Mountain bike o gravel? Parti dal terreno, non dall’etichetta

La mountain bike e la gravel non sono rivali che cercano di fare la stessa cosa. Sono due risposte a desideri diversi. La MTB mette al centro controllo, trazione e capacità di affrontare terreno difficile. La gravel mette al centro continuità, distanza e libertà di collegare superfici differenti.

Per iniziare bene, scegli la bici che rende facili le uscite che farai più spesso. Se il tuo territorio è fatto di boschi, sentieri e discese sconnesse, una mountain bike hardtail ti permetterà di imparare con margine. Se parti da casa, percorri asfalto e vuoi raggiungere strade bianche, argini e itinerari lunghi, una gravel adventure può accompagnarti per anni.

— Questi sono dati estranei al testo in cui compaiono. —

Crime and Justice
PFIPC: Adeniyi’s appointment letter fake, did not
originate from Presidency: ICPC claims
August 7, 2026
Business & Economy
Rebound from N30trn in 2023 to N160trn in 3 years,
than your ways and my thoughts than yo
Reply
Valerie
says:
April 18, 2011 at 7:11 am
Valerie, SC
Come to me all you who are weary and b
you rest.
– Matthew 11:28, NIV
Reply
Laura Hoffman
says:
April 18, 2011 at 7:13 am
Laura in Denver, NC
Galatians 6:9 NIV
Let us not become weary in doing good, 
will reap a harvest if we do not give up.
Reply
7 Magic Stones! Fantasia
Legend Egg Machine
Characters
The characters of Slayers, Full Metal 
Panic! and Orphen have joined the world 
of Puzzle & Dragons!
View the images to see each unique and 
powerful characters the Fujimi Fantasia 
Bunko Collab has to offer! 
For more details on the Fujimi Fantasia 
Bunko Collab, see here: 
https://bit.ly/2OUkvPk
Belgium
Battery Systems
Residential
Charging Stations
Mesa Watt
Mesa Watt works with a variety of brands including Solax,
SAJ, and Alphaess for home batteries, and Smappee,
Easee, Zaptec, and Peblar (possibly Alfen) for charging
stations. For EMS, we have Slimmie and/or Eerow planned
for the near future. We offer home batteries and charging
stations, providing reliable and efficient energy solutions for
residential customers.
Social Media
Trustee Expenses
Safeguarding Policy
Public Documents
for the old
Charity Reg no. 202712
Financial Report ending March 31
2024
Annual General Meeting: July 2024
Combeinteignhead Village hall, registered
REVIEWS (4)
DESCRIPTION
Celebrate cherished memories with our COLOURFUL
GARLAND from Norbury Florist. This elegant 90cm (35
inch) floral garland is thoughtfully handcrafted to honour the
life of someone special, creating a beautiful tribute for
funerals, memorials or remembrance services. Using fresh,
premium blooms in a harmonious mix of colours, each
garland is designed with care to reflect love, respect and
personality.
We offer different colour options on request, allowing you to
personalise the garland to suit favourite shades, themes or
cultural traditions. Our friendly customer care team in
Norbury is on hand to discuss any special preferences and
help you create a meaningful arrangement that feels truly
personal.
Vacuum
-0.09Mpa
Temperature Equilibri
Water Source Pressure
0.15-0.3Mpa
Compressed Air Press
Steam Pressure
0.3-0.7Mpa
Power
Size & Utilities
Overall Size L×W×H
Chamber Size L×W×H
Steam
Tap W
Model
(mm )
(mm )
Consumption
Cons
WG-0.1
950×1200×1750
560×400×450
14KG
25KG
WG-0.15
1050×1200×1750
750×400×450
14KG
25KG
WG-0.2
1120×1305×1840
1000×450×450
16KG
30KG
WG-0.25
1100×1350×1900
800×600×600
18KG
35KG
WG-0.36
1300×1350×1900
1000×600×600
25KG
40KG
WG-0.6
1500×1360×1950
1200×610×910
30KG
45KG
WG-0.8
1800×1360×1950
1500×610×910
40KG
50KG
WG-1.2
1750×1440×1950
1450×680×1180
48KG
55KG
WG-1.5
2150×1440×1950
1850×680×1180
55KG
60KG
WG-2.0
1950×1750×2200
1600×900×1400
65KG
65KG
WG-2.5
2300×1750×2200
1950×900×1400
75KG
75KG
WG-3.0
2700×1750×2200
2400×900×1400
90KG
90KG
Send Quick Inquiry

Non cercare una bici che faccia tutto senza compromessi. Cerca quella che ti fa uscire più spesso, che puoi mantenere, che ti sta bene e che ti permette di tornare con voglia di ripartire. Le capacità cresceranno, i percorsi cambieranno e forse un giorno avrai entrambe. La prima scelta, però, deve essere semplice: il terreno più frequente decide; il comfort conferma; il divertimento chiude la scelta.

Scelta rapida definitiva: MTB per sentieri e controllo. Gravel per strade bianche, asfalto e distanza. Hardtail se vuoi imparare fuoristrada; gravel adventure se vuoi esplorare senza inseguire la gara.